##### Text shown #####

The History of the Music Industry vs The Future of Music

June 1, 2000

The history of the American Music Industry is a disheartening one, which largely details the exploitation of artists and musicians by opportunists and those without the musicians' best interests at heart.

For too long musicians have had too little voice in the manufacture, distribution and promotion of their music on a national and international level and too little means to extract fair support and compensation for their work.

Manufacturing and distribution monopolies concentrate the power of over 90% of music sold into the hands of five labels. With huge media mergers continuing to consolidate the decisions of what to play and promote, it becomes more and more difficult for artists to gain exposure through the few remaining coveted radio spots.

Historically, musicians have had one of two unattractive choices:

  1. Align themselves with major label exploiters and agree to unfair compensation in the hopes of one day reaching a national audience; or

  2. Resign themselves to working with indies and a life in the shadows.

The Good News

Recent advances in digital music technology are loosening the stranglehold of major label, major media, and chain-store monopolies. Digital download and online streaming technology offers musicians a chance to distribute their music with minimal manufacturing and distribution costs, with immediate access to an international audience. Songs that would never be programmed through currently-existing narrow commercial channels are slipping through the radio industry programming stranglehold and gaining exposure, thanks to the new breed of file-sharing programs.

The Bad News

As these technologies advance, their very accessibility threatens many of the traditional revenue streams (like mechanical royalties) which compensate musicians, often without substituting new payment structures.

The Media and Policymakers

Most media attention to this issue polarizes discussion, focusing either on the exploitation of artists by the major labels or on the exploitation of the artists by Internet applications that encourage unauthorized copying. Artists are presented with a false and unnecessary choice, support traditional notions of artists' rights and be called a money-grubbing luddite; or support new technology solutions and be accused of ignoring the plight of those artists left behind. This rhetoric pretends to speak for the artists, but in effect just continues to promote the viewpoints of moneyed interests like The Record Labels or The Technology Companies while it obscures some of the more promising new possibilities.

The Future of Music

We build this organization as an attempt both to address pressing music-technology issues and to serve as a voice for musicians in Washington, DC, where critical decisions are being made regarding musicians' intellectual property rights without a word from the artists themselves.

  • No longer will corporate media and big money be able to frame the discussion of music solely in terms of their industries, as we draw together the strongest voices in the technology and independent music communities to address questions of music in the marketplace with a clear-eyed focus on the interests of the artists.

  • No longer will business interests or lobby groups for business interests drown out the voices of the musicians on whose art they have built an industry.

##### Records shown #####

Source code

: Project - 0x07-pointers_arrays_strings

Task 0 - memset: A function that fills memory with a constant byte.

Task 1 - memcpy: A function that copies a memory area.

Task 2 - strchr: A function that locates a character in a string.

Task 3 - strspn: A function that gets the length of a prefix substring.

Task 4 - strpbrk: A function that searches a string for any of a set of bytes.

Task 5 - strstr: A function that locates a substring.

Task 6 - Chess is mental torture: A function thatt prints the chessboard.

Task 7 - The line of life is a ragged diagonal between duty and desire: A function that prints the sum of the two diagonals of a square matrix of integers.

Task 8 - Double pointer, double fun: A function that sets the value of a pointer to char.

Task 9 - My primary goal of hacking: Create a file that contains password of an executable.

#####

• **Required tasks**
1. Reproduce word for word the part of the music industry essay that opens with the words containing "June 1, 2000" and closes with "coveted radio spots.".
2. Do these statements agree with the music industry essay? Answer yes or no for each, quoting the deciding words exactly.
(a) Five labels hold the power over more than 90% of music sold.
(b) As digital technologies advance, they reliably replace threatened revenue streams with new payment structures.
(c) The organization is meant to act as a voice for musicians in Washington, DC.
The entries are separate material with no connection to the music industry essay.

• **Task results**
1.
June 1, 2000

The history of the American Music Industry is a disheartening one, which largely details the exploitation of artists and musicians by opportunists and those without the musicians' best interests at heart.

For too long musicians have had too little voice in the manufacture, distribution and promotion of their music on a national and international level and too little means to extract fair support and compensation for their work.

Manufacturing and distribution monopolies concentrate the power of over 90% of music sold into the hands of five labels. With huge media mergers continuing to consolidate the decisions of what to play and promote, it becomes more and more difficult for artists to gain exposure through the few remaining coveted radio spots.

2.
(a) Yes: "Manufacturing and distribution monopolies concentrate the power of over 90% of music sold into the hands of five labels."
(b) No: "their very accessibility threatens many of the traditional revenue streams (like mechanical royalties) which compensate musicians, often without substituting new payment structures."
(c) Yes: "to serve as a voice for musicians in Washington, DC"